**TEXT EXCERPT**

┌──

# Sweet Chili Chicken



## Pinky (Apr 7, 2016)

Had this tonight. So easy to make too.

Carrot
Red or yellow onion
Capsicum/Pepper, any colour
Celery
Mushrooms, medium size, cut in l/2
Garlic, 1-3, minced or chopped small
Sweet Chili Sauce (spicy)

Chicken breast

Optional: cashews (or peanuts)
Serve with rice or noodles if you wish.

Basically, chop the vegetables and chicken into the same size pieces. Smaller dice, larger dice, whatever, as long as they're around the same size. You can also use cauliflower and a small amount of thawed frozen peas that have been soaking in hot water, then drained.

I add the minced garlic to the chicken breast with a tbsp. of sesame oil and let it marinate when I stir fry the veggies.

Once everything is chopped, heat oil of your choice in wok or skillet. When temp is right, throw in all the veggies and keep stirring. When veg's are half-cooked, add chicken/garlic/sesame oil. Keep it moving around until chicken is cooked. Add cashews or peanuts (optional). Add some sweet chili sauce .. try a little at first, then add more if you want later.

Serve with whatever kind of rice you like, or Asian style noodles (I use the 3 minute thin ones .. not rice noodles though).

Bon Appetit!


----------



## Falcon (Apr 7, 2016)

Sounds good Pinky.

Bt I never heard of  _sweetchili sauce._


----------



## vickyNightowl (Apr 7, 2016)

Falcon said:


> Sounds good Pinky.
> 
> Bt I never heard of  _sweetchili sauce._



I have had it when we pick up Thai.

It's the perfect combo of sweet and spicy. They should have in the VH1 steak sauce ,spring roll plum sauce section.



Pinky.nice recipe.


----------



## chic (Apr 8, 2016)

Sounds delicious Pinky. I'll have to try that. Is the sweet chili sauce the same as the Tai garlic sauce? The red stuff in the jar??


----------



## Pinky (Apr 8, 2016)

chic said:


> Sounds delicious Pinky. I'll have to try that. Is the sweet chili sauce the same as the Tai garlic sauce? The red stuff in the jar??



I use Y & Y brand, made in Malaysia. I know there's also a Thai sweet chili sauce, but I've never used it. I think Thai garlic sauce would be a different flavour, chic.


----------



## Falcon (Apr 8, 2016)

Thanks Pinky.  I'll look for it there.


----------



## Pinky (Apr 10, 2016)

Should have added this in the first place - you can substitute the sweet chili sauce with peanut sauce (or even make your own peanut sauce .. lots of recipes online, smooth or chunky, whatever your heart desires). Experiment with whatever sauce you like, but start with a little to stir in at first, then add more to taste.


----------

└──

**WORK ITEM A**
Show every line in the rows below that contains the word "være", matching its case exactly.
These rows are unrelated to the recipe thread.

[Collected data]
┌──

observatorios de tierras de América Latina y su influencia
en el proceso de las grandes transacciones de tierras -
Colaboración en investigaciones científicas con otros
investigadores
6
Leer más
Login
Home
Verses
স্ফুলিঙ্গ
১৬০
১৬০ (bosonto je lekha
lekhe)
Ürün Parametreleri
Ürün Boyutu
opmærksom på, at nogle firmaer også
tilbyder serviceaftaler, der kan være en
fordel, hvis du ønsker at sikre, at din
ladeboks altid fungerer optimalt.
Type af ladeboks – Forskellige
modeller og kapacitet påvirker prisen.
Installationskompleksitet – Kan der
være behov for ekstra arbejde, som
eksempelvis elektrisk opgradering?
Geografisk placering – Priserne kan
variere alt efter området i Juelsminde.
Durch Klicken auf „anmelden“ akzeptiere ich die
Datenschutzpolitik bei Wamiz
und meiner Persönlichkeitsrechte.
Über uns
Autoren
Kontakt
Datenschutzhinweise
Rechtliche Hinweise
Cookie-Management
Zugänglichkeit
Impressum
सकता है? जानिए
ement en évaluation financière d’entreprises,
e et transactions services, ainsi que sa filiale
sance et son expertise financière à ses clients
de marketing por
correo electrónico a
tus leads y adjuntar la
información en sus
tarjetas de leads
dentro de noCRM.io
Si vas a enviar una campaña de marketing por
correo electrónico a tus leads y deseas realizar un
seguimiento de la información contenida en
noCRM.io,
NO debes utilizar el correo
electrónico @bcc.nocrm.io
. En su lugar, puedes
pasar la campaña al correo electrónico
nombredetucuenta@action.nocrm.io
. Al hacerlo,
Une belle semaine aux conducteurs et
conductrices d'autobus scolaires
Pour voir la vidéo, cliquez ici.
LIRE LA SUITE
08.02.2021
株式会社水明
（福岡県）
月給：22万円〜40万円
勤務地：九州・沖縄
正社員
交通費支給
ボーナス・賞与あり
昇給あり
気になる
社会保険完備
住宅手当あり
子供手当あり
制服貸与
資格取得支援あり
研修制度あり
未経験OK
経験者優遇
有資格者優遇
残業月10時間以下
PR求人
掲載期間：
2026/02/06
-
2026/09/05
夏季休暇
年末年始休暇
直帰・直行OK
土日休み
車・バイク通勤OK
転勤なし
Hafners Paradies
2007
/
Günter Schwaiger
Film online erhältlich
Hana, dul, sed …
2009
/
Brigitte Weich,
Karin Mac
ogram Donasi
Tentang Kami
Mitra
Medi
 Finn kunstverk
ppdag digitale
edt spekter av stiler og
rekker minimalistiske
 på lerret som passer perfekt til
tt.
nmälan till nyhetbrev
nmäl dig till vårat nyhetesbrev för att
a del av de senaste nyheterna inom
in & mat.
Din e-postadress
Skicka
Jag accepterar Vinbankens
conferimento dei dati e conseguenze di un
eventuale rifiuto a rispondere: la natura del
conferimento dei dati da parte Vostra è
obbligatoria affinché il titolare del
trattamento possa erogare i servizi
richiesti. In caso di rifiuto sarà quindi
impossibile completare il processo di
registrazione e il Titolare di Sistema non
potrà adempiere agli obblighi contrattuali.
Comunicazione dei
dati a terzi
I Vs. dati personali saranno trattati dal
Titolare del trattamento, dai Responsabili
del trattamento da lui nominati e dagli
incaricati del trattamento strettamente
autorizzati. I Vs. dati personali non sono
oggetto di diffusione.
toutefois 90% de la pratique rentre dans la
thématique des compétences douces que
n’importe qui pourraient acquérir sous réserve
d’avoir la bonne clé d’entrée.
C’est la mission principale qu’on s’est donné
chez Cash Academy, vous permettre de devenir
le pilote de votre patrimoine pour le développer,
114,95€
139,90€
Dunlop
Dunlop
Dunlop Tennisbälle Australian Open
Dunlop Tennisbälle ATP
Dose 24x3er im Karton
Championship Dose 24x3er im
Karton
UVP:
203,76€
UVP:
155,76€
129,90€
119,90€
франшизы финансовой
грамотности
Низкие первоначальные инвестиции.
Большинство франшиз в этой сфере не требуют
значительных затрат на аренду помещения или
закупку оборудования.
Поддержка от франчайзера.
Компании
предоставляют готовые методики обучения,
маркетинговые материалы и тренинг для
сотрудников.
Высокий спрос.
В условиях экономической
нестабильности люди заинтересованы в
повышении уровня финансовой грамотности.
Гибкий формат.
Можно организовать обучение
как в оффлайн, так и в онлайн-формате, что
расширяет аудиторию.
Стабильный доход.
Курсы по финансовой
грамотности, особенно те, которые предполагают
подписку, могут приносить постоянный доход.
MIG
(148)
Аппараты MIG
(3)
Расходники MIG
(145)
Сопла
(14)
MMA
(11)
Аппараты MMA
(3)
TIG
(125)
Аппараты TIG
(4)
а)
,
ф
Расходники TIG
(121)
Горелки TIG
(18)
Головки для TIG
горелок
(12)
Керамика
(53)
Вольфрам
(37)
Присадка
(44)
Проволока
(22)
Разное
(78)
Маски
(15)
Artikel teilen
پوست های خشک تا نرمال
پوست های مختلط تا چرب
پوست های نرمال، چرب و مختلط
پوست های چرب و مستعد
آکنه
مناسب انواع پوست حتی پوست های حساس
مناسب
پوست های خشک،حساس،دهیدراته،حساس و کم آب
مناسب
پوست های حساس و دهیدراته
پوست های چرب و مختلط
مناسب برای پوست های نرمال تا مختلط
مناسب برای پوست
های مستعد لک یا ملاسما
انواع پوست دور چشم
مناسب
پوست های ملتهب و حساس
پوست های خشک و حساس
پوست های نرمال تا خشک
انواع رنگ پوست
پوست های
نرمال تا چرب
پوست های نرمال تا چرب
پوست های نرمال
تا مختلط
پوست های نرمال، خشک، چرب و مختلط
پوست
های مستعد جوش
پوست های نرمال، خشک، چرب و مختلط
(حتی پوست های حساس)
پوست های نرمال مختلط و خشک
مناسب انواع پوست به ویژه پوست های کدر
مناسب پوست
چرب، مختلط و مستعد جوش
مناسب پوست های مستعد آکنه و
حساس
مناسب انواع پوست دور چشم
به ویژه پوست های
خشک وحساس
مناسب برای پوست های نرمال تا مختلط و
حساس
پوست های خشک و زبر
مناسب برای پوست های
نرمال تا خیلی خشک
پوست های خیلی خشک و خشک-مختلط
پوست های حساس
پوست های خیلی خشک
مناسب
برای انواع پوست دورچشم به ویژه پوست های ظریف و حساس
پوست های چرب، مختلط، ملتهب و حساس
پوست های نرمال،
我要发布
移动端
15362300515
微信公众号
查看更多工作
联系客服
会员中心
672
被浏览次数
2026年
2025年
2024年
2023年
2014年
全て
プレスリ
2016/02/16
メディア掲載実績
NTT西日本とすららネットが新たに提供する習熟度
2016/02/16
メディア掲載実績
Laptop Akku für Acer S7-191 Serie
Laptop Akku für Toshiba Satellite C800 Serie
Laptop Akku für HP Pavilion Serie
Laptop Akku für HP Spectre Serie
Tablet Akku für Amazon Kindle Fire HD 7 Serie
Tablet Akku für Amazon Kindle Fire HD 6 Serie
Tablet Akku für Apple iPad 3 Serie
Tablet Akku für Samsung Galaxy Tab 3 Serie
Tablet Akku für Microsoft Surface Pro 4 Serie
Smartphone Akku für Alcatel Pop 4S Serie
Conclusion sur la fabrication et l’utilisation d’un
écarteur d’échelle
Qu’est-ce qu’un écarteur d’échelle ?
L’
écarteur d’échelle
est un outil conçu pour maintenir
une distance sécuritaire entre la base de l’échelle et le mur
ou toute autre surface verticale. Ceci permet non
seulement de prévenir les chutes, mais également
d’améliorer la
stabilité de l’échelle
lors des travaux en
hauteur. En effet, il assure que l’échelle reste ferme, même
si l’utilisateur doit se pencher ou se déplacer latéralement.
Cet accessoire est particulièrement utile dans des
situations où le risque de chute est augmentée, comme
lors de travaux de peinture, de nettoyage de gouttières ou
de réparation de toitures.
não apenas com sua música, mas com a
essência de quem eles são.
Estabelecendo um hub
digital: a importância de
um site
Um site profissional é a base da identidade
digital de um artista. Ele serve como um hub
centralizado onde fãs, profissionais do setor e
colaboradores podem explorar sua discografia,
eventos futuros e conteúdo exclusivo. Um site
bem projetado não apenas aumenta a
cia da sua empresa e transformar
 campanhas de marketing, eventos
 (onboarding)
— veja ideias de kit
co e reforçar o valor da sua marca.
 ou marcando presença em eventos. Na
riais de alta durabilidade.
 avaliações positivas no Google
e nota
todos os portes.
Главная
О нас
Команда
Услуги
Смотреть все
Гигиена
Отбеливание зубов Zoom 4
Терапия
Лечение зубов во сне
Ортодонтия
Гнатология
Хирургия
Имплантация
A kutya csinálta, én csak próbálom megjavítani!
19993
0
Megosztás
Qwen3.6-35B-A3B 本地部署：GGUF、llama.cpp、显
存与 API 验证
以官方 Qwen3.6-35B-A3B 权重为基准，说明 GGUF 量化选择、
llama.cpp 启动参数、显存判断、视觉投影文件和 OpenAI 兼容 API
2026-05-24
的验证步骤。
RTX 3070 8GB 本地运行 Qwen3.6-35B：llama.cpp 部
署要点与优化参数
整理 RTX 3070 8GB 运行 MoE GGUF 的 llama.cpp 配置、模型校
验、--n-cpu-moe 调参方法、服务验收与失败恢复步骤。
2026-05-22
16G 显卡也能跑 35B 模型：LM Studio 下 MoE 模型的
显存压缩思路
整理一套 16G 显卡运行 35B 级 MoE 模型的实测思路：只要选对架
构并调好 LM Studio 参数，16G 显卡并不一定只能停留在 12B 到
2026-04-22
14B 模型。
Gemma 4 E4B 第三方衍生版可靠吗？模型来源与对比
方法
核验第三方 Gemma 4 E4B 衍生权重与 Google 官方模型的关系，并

└──

**WORK ITEM B**
Sum up the recipe thread in two sentences.

**REPLY A**
tilbyder serviceaftaler, der kan være en
være behov for ekstra arbejde, som

**REPLY B**
Pinky shares a sweet chili chicken stir-fry: chop the vegetables and chicken to about the same size, marinate the chicken with minced garlic and sesame oil, stir-fry the vegetables, then add the chicken, optional cashews or peanuts and sweet chili sauce, and serve with rice or noodles. Others say it sounds good and ask about the sauce, and Pinky says the brand used is Y & Y from Malaysia and later suggests peanut sauce as a substitute.